> **What you are asked to do**: Omitting the images, transcribe the records below exactly as they stand.

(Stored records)
§ §
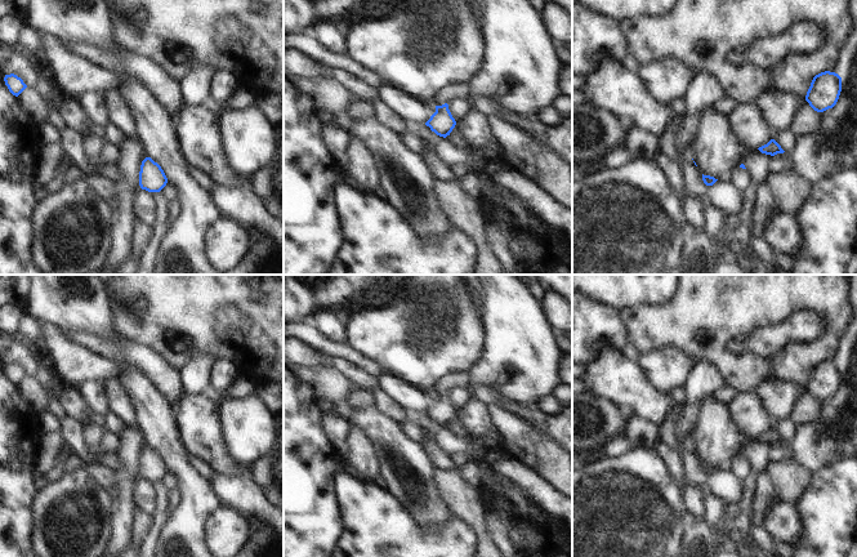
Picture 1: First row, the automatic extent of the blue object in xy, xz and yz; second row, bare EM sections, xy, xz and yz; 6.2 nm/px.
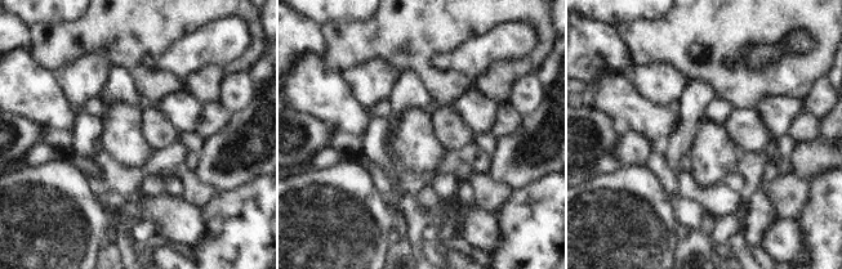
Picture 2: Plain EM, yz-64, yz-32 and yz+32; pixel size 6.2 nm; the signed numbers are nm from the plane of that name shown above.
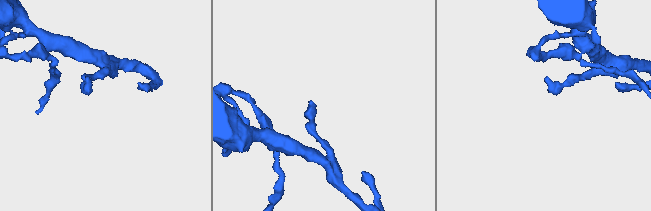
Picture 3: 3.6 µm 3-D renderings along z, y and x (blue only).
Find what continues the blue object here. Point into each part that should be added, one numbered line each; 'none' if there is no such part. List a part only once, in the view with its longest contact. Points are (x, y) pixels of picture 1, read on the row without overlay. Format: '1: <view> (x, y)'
none

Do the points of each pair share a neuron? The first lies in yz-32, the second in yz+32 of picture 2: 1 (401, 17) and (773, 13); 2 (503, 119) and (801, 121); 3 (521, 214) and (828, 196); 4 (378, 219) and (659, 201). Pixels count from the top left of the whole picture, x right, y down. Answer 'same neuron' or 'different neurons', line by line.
1: same neuron
2: same neuron
3: same neuron
4: same neuron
§ §
> **Exercise solution**:
Picture 1: First row, the automatic extent of the blue object in xy, xz and yz; second row, bare EM sections, xy, xz and yz; 6.2 nm/px.
Picture 2: Plain EM, yz-64, yz-32 and yz+32; pixel size 6.2 nm; the signed numbers are nm from the plane of that name shown above.
Picture 3: 3.6 µm 3-D renderings along z, y and x (blue only).
Find what continues the blue object here. Point into each part that should be added, one numbered line each; 'none' if there is no such part. List a part only once, in the view with its longest contact. Points are (x, y) pixels of picture 1, read on the row without overlay. Format: '1: <view> (x, y)'
none

Do the points of each pair share a neuron? The first lies in yz-32, the second in yz+32 of picture 2: 1 (401, 17) and (773, 13); 2 (503, 119) and (801, 121); 3 (521, 214) and (828, 196); 4 (378, 219) and (659, 201). Pixels count from the top left of the whole picture, x right, y down. Answer 'same neuron' or 'different neurons', line by line.
1: same neuron
2: same neuron
3: same neuron
4: same neuron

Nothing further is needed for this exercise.